(Text segment)
++++++

If you are an avid reader of young adult then these are some books I suggest. I enjoyed them imensely!

Thanks for reading,

-Lalia LaRose



I’m Back and Started Revisions!


Hey guys and girls!

I know it’s been a while since you last heard from me, but here I am! As you can tell by the title of this post I have started my revisions on LQoT. So far it has been painful. Not going to lie I have been excited, yet still dreaded, this process. As soon as I started reading over The Last Queen of Terrivea I realized something. Unlike most writers, I do not have an inner critic.

Shocking, yes I know. So now that I’m in revisions it makes it that much harder to spot flaws in my work. It’s nearly impossible actually. So now I have to find a way to make this process work. I’m thinking about getting a writing peer to read through my manuscript (who will be honest and straight forward) and help me find the flaws. Since I don’t seem to have an inner critic I will need to find a physical critic to help me. I’m hoping this will help me develop my own inner critic.

It doesn’t help that this is my first time going through the revision and editing process, so I feel a bit clueless. Not just a bit, I feel very clueless. I’m not sure how to find my own process since I don’t know how to start, especially with a non-existent inner critic to my disposal.

++++++

(Data for analysis)
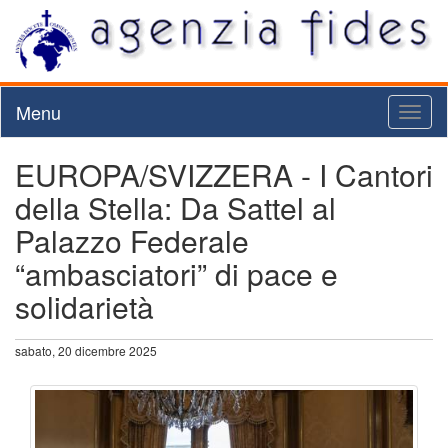
Menu
Toggl
naviga
EUROPA/SVIZZERA - I Cantori
della Stella: Da Sattel al
Palazzo Federale
“ambasciatori” di pace e
solidarietà
sabato, 20 dicembre 2025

++++++

(Exercise)
Decide whether each statement agrees with the blog post about starting revisions, answering yes or no and quoting the words of the post that settle it. 1. The writer has an inner critic, like most writers. 2. This is the writer's first time going through revision and editing. 3. The writer has already found a writing peer to read the manuscript.

(Solution to this task)
1. No: "Unlike most writers, I do not have an inner critic."
2. Yes: "this is my first time going through the revision and editing process"
3. No: "I’m thinking about getting a writing peer to read through my manuscript"